*WHAT THE TASK ASKS*
Collect from the data below each line with "Хабаровск".

####

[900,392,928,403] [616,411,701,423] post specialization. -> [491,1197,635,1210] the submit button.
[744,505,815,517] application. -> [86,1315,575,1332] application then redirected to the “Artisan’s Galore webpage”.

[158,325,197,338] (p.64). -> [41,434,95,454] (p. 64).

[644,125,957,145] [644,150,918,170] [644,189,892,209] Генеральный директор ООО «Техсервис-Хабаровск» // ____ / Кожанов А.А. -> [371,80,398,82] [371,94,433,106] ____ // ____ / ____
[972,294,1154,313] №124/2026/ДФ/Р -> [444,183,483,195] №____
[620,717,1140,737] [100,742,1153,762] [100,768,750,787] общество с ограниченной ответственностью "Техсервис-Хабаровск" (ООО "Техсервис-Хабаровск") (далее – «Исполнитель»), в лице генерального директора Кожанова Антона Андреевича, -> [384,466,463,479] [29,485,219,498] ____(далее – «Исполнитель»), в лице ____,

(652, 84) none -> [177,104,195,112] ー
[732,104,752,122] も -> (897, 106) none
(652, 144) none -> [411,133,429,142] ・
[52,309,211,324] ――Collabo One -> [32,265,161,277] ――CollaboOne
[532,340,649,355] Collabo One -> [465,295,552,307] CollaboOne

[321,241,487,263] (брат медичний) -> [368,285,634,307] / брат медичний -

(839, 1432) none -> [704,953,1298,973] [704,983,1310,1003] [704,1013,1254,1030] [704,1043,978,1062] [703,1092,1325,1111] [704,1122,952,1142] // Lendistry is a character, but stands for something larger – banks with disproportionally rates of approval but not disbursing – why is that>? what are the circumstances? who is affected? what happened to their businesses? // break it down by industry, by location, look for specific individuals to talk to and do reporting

####

*RESPONSE TO THIS TASK*
[644,125,957,145] [644,150,918,170] [644,189,892,209] Генеральный директор ООО «Техсервис-Хабаровск» // ____ / Кожанов А.А. -> [371,80,398,82] [371,94,433,106] ____ // ____ / ____
[620,717,1140,737] [100,742,1153,762] [100,768,750,787] общество с ограниченной ответственностью "Техсервис-Хабаровск" (ООО "Техсервис-Хабаровск") (далее – «Исполнитель»), в лице генерального директора Кожанова Антона Андреевича, -> [384,466,463,479] [29,485,219,498] ____(далее – «Исполнитель»), в лице ____,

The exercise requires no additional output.